■ YOUR ASSIGNMENT
Set down again exactly the lines of the listing below that fall between the line holding "added: lata 304, 329" and the line holding "replaced: dispensador de", inclusive.

═══

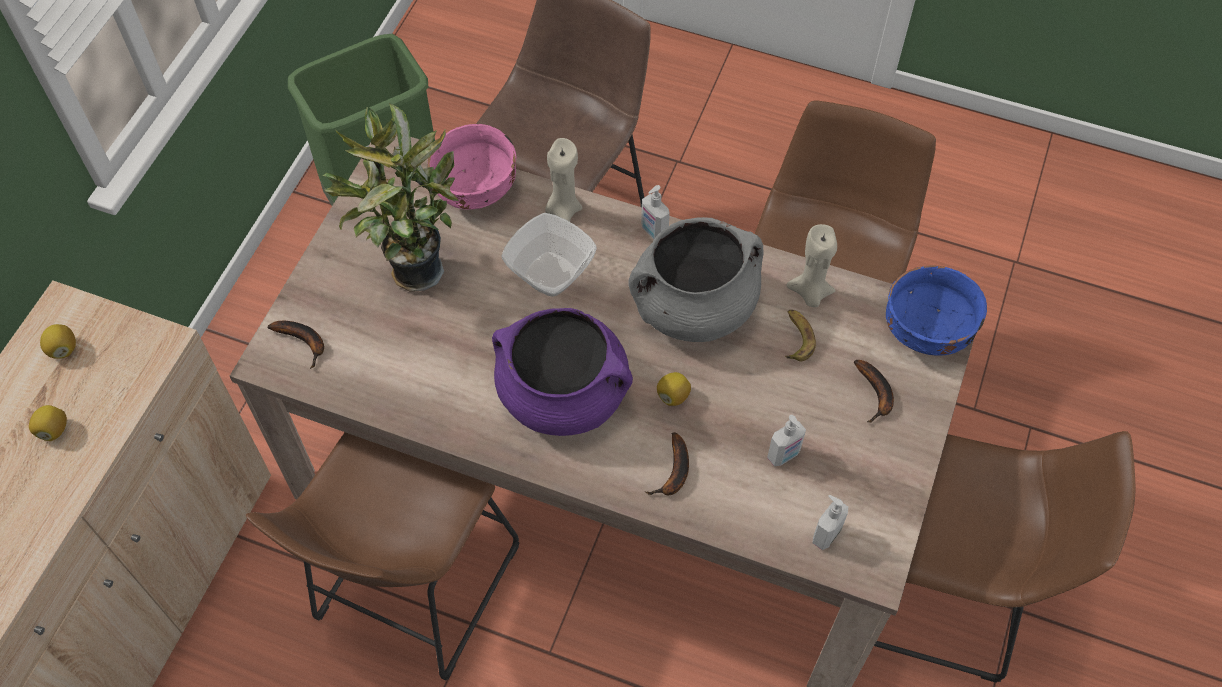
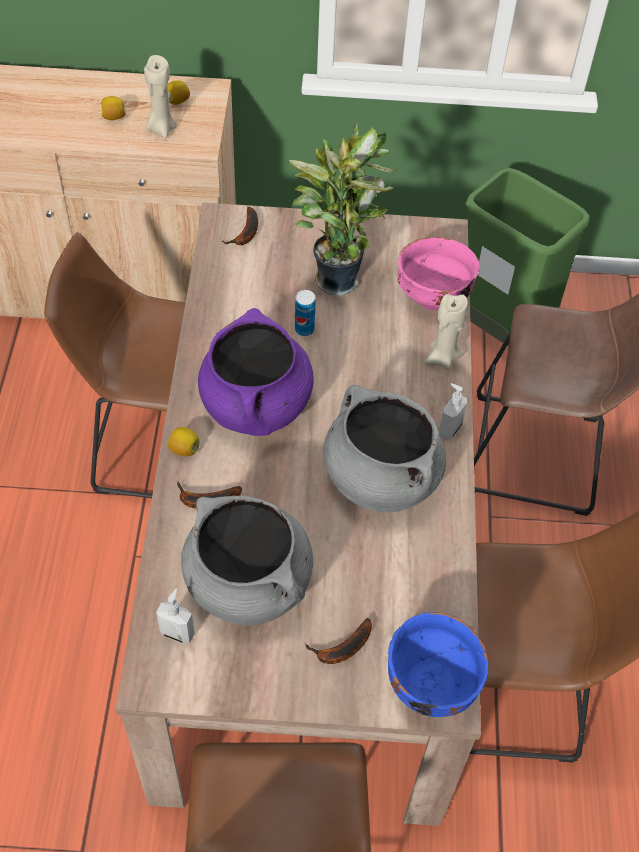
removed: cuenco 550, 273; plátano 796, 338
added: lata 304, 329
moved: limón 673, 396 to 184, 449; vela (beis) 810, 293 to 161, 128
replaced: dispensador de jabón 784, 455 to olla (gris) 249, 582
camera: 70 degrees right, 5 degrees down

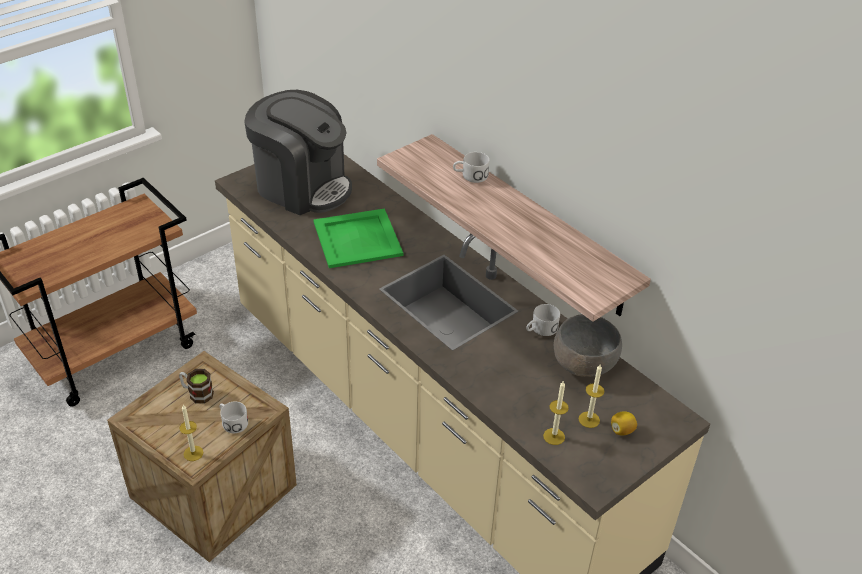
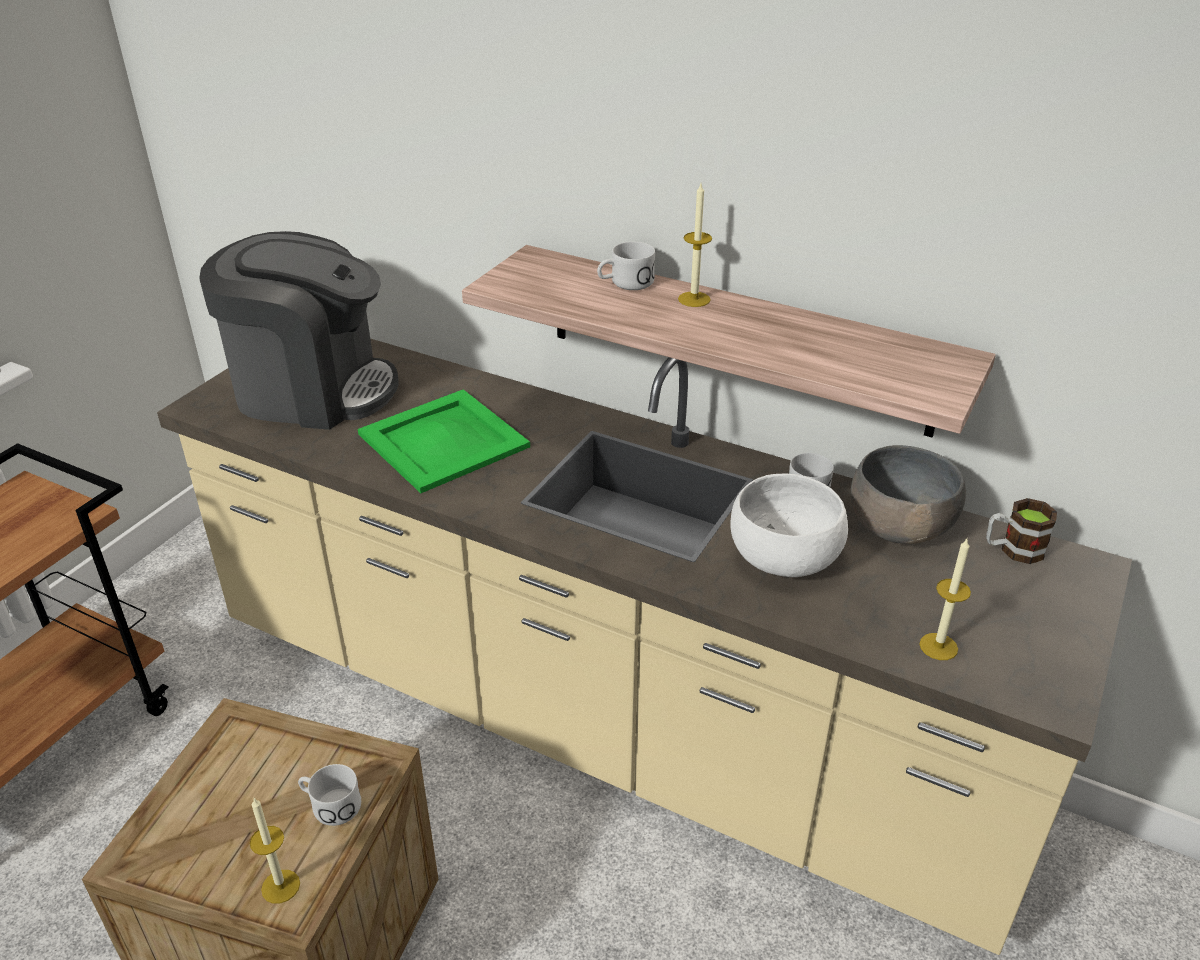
removed: limón 622, 430
added: cuenco (blanco) 784, 558
moved: taza grande 197, 393 to 1013, 549; vela 589, 419 to 694, 299
camera: 20 degrees left, 5 degrees down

═══

■ PROBLEM SOLUTION
added: lata 304, 329
moved: limón 673, 396 to 184, 449; vela (beis) 810, 293 to 161, 128
replaced: dispensador de jabón 784, 455 to olla (gris) 249, 582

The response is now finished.